• WHAT TO WORK ON:
Begin at the line containing "left hip: (267, 298, 1)" in the data below and go on through the line containing "left elbow: (296, 251, 22)", repeating each line exactly; include both ends and no other line.

• GIVEN INFORMATION:
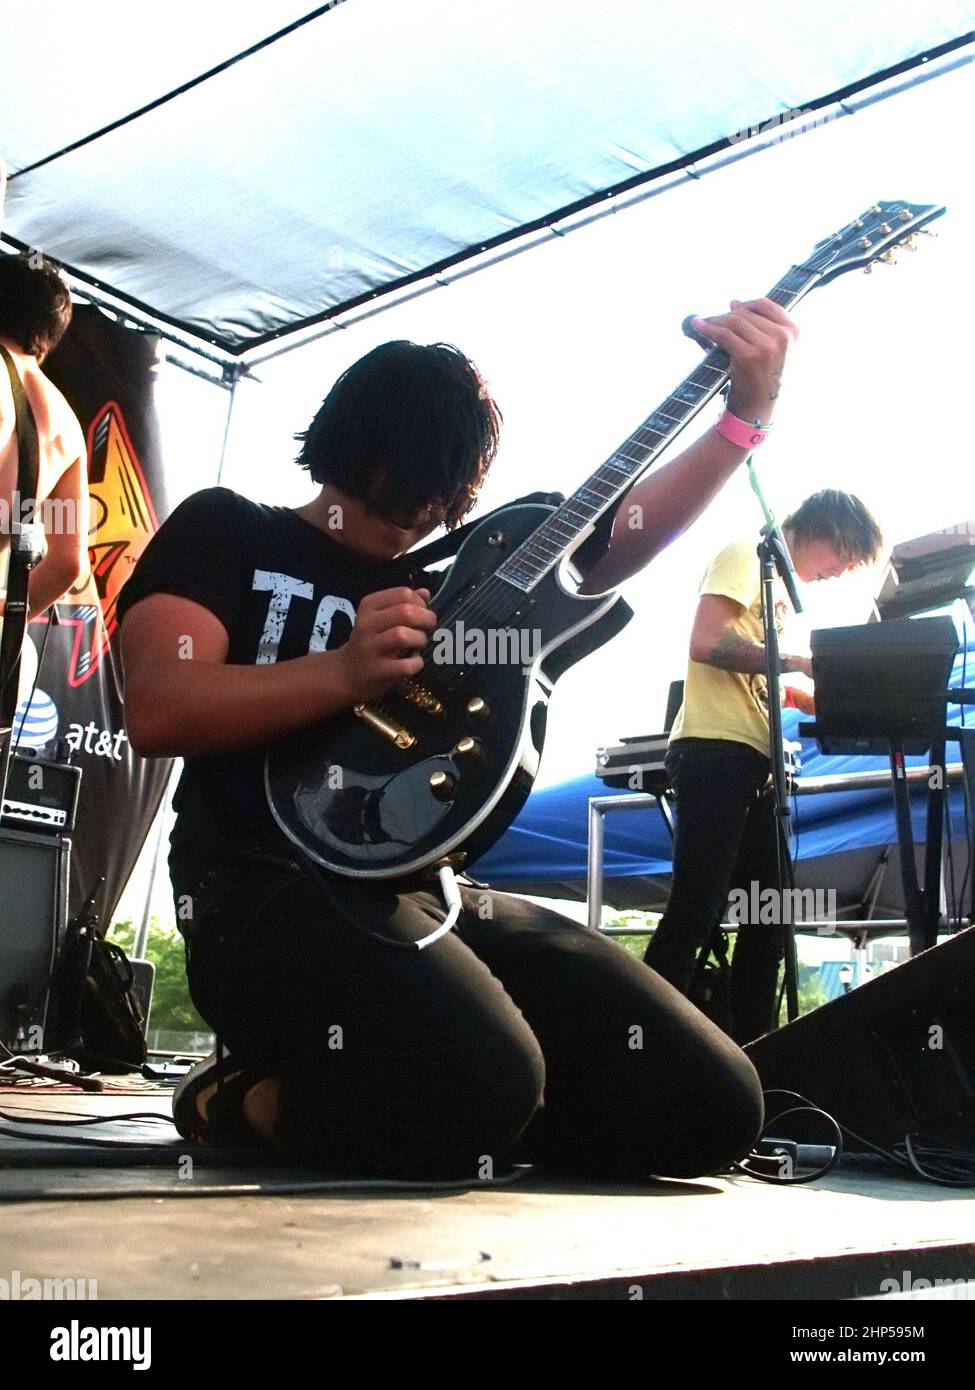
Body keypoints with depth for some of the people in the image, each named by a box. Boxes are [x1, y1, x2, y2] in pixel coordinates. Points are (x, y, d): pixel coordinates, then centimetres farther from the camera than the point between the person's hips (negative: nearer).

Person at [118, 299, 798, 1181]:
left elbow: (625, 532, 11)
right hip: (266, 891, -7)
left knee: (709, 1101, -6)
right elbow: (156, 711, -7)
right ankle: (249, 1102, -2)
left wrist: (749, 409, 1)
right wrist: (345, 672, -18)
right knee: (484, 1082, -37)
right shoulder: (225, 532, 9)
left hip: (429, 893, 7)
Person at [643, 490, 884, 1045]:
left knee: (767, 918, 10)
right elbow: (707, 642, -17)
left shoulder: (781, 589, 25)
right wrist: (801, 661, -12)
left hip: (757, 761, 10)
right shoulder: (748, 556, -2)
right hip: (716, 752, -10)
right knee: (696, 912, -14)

---

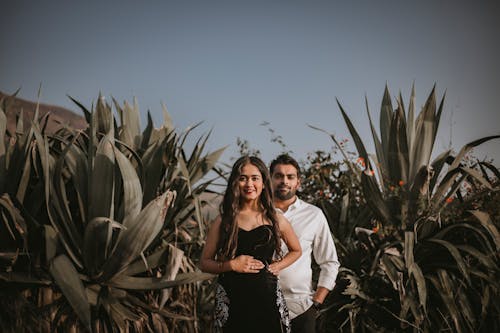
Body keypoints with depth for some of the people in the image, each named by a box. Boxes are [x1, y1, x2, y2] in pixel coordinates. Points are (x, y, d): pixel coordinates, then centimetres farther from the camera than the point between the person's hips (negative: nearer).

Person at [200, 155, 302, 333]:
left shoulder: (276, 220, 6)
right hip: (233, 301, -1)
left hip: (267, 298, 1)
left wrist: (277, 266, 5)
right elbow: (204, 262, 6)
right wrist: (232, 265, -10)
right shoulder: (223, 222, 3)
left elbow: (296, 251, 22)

• TASK OUTPUT:
left hip: (267, 298, 1)
left wrist: (277, 266, 5)
right elbow: (204, 262, 6)
right wrist: (232, 265, -10)
right shoulder: (223, 222, 3)
left elbow: (296, 251, 22)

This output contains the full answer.